Device optimization of all inorganic CsPbBr3/LNMO based multi-layered perovskite light harvesters for broader capturing of solar spectrum

Abstract

All inorganic Cesium lead bromide (CsPbBr3) planar perovskites have garnered enormous significance in photovoltaic applications owing to its outstanding stability against oxygen, heat and moisture. However, the power conversion efficiencies of the CsPbBr3 planar perovskites are quite low primarily due to the inferior range of light absorbance and interfacial charge recombination losses. This issue can be successfully resolved with a novel multi-absorber architecture approach which incorporates dual absorbers consisting of a lower band gap Lanthanum Nickel Manganese Oxide (La2NiMnO6 or LNMO) material along with the wider band gap CsPbBr3 material so that the light absorbance regime could be well extended for maximal utilization of the solar spectrum. Therefore, this article incorporates numerical modeling and guided optimization of all inorganic ITO/ETL/CsPbBr3/La2NiMnO6(LNMO)/HTL dual absorbers-based heterojunction structure to improvise the power conversion efficiency of CsPbBr3 based single absorber PSCs. The critical device’s parameters, such as; absorber layer and carrier transport layer thickness, defect density, temperature, doping concentration, frequency response, capacitance effects, Mott-Schottky effects as well as series and shunt resistances are thoroughly optimized and evaluated using Solar Cell Capacitance Simulator (SCAPS-1D) simulator.

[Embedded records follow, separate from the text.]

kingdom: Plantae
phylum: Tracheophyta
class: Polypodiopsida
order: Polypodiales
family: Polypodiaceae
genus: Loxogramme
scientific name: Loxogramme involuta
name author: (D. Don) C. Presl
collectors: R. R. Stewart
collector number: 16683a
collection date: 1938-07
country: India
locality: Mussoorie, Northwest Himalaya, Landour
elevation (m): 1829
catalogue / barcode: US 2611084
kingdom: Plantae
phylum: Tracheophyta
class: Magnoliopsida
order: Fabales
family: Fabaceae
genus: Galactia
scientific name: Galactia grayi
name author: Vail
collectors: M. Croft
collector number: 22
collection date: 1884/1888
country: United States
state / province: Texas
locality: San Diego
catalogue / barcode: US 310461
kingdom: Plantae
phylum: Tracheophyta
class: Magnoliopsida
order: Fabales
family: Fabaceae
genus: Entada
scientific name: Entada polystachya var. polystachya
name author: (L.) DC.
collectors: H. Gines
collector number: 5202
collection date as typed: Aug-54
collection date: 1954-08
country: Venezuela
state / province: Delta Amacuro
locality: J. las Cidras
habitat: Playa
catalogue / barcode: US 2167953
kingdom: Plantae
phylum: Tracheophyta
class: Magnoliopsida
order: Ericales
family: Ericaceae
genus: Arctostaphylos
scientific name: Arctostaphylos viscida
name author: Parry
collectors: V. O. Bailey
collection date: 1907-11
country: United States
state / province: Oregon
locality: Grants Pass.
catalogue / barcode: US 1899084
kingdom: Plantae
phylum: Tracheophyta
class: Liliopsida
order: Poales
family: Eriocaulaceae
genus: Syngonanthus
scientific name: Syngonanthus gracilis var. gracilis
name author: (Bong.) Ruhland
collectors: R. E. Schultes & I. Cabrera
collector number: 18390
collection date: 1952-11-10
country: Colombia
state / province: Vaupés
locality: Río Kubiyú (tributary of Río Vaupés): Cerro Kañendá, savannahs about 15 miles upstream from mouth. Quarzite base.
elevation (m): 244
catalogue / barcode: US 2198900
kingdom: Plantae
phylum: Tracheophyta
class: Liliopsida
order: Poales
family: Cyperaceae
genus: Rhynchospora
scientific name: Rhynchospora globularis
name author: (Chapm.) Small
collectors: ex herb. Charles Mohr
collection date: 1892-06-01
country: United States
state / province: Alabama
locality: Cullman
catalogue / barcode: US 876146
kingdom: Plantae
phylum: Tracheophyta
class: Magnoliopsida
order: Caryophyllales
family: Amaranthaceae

The proposed dual absorber layer composition produces a substantial enhancement in performance with a peak power conversion efficiency (PCE) of 26.98 %, short circuit current (Jsc) of 39.75 mA/cm2, open circuit voltage (Voc) of 0.85 V, and fill factor (FF) of 77.98 % at a device defect density of 1015 cm−3 outperforming the 11 % of PCE attained with the experimentally reported CsPbBr3 single junction counterpart along with PSCs with various dual absorbers-based composition.